Type of Finish: Parkerized
Finish Originality: Original to Arsenal Rebuild
Bore Condition: The bore is bright; semi bright near the muzzle. The rifling is deep. There is a small amount of light erosion at the muzzle. There is some erosion on the face of the muzzle. The bore shows an M.E. of 0.3. The throat shows a T.E. of 1.8.
Overall Condition: This rifle retains about 96% of its metal finish. The metal shows scuffs and light handling marks. The barrel, gas tube and trigger guard also show scrapes. The receiver and bolt show light operational wear. Most of the markings are deep. Overall, this rifle rates in about Very Good Plus to Fine condition.
Mechanics: The action functions correctly. We did not fire this rifle. As with all used firearms, a thorough cleaning may be necessary to meet your maintenance requirements.

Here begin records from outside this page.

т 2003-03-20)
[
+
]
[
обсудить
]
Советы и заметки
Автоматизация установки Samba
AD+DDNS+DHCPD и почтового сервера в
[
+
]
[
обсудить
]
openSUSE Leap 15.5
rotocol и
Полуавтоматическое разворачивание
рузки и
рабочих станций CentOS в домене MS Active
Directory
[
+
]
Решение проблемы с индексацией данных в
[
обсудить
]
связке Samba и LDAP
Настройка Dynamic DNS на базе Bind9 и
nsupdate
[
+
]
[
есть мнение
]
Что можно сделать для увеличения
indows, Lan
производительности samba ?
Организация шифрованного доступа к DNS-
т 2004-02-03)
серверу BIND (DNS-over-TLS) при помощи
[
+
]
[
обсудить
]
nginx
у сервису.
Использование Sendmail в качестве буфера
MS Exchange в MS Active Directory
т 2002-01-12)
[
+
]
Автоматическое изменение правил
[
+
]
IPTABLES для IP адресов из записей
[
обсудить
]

Box, Paperwork & Accessories: None
Our Assessment: The U.S. Rifle, Caliber .30, M1 is known affectionately as “the Garand” after its inventor, John Garand. The rifle would become the first standard-issue semi-automatic infantry rifle in the world. While some countries entered the war with limited issued semi-automatic rifles or developed such rifles during the war, America was the only nation to enter with its Army issuing autoloading rifles on a large scale. General Patton famously referred to the rifle as “the greatest battle implement ever devised”. Millions were produced during WWII and hundreds of thousands afterward, seeing use through the Korean War and into the Vietnam War. Interestingly, while many other weapons and military items would see production contracts sent out to otherwise non-related companies, during WWII production remained with Springfield Armory and Winchester. It was only after the war that production would be contracted out to another gunmaker, Harrington & Richardson, as well as the agricultural equipment maker, International Harvester.
This Springfield Armory National Match M1 Garand started life as standard issue M1 Garand back in the 1950’s. The rifle was later Arsenal Rebuilt into a National Match M1 Garand. The rifle’s action uses all Springfield parts. This M1 Garand looks great and the barrel is strong & bright. This M1 Garand uses a National Match (NM) barrel, NM sights, NM gas tube and a NM op rod. The handguard is glued to the lower band and the stock’s wood has been built up with a bedding compound to better fit the action and the trigger group.
This is a nice looking National Match M1 Garand for your collection. Good luck.